This past year may very well have been the year the “new normal” was sealed for healthcare – one that includes a lot more telehealth, remote monitoring and other virtual care than ever before. Technology has became culturally accepted as an integral part of the patient experience as telemedicine gained popularity.
As healthcare providers look ahead to 2023, being at the forefront of what’s next in telehealth and strategically integrating the technology necessary to stay there may be critical to future success.
Trapollo, a Cox Business company that specializes in telemedicine and RPM technologies and services, has many insights into why healthcare provider organizations should prioritize telemedicine offerings and advancements to meet patients where they are and stay ahead of the competition.
We interviewed George Valentine, associate vice president, new growth and development, at Trapollo, to discuss three trends he sees along these lines becoming very important in 2023.
Q. You have identified three trends in telemedicine for 2023. The first is that virtual care has staying power, regarding its ability to keep the momentum it built during the pandemic going. Please elaborate.
A. As a result of the pandemic, telehealth went from underused to the preferred way to receive care by many patients seemingly overnight. The convenience and comfort telehealth delivers for managing non-urgent, routine care for mental health, chronic disease or pain is too good to revert to always in-person appointments.
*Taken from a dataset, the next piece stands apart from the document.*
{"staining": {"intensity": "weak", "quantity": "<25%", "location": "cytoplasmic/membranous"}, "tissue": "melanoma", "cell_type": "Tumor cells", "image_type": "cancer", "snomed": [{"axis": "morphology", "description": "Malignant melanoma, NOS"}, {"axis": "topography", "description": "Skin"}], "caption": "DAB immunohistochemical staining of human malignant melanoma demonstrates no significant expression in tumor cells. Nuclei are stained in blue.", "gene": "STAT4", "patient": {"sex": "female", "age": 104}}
Further, telehealth services are becoming more accessible, which is driving greater adoption. For example, the U.S. government passed the Advancing Telehealth Beyond COVID-19 Act of 2022, which allows Medicare patients access to telehealth services, including audio-only services, through 2024.
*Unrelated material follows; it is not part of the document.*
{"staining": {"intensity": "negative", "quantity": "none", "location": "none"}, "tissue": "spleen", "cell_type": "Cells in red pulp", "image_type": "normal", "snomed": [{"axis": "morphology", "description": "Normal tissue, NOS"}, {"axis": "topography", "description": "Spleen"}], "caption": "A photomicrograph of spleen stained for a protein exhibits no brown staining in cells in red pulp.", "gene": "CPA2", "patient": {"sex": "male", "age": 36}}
The bill expands the ability for beneficiaries to receive telehealth services of any type and at any site, including their homes. It also improves flexibility, collaboration and the overall appointment experience for patients and medical professionals alike, demonstrating the importance of this innovation in the healthcare industry.
But telehealth is the tip of the iceberg when it comes to healthcare’s digital transformation. The patient experience in its entirety is becoming more digital-forward. Hospitals, for example, are implementing ways to digitally empower patients through technology like wayfinding, personalized alerts and providing patients the ability to schedule appointments, access to medical records, patient education, physician directories and more online through easy-to-use apps.
Q. The second trend you see is that telehealth will be key to market positioning. What exactly do you mean by this?
A. With the adoption of telehealth comes increased competition. Prior to the telehealth boom, health systems were primarily up against local competitors for market share. Now, in the age of online medicine and distributed care, every system is in direct competition with retail clinics, large technology firms, digital health startups and payers.
As true in other facets of their lives, patients want the ease and on-demand connection digitizing care provides. And it’s not simply about virtual appointments, many patients want greater visibility and access to their whole health history online. If you’re not offering this to your patients, they will likely find a provider that can.
Q. And the third 2023 trend you suggest is that telemedicine is more than just a check-up. The industry has been seeing a lot of activity in specialties. What do you see?
A. Telehealth is expanding in ways patients and healthcare professionals would have never considered before. From remote patient monitoring before and after chemotherapy to diabetes management and Alzheimer’s support, telehealth is making an impact. It has also been a tremendous asset for patients and providers in rural areas where there is often limited healthcare personnel availability.
Although the need to see a practitioner in the office is still a necessity for some conditions and emergency situations, telehealth continues to bridge the gap between patient and provider, creating a new avenue to experience better, more personalized care from any location.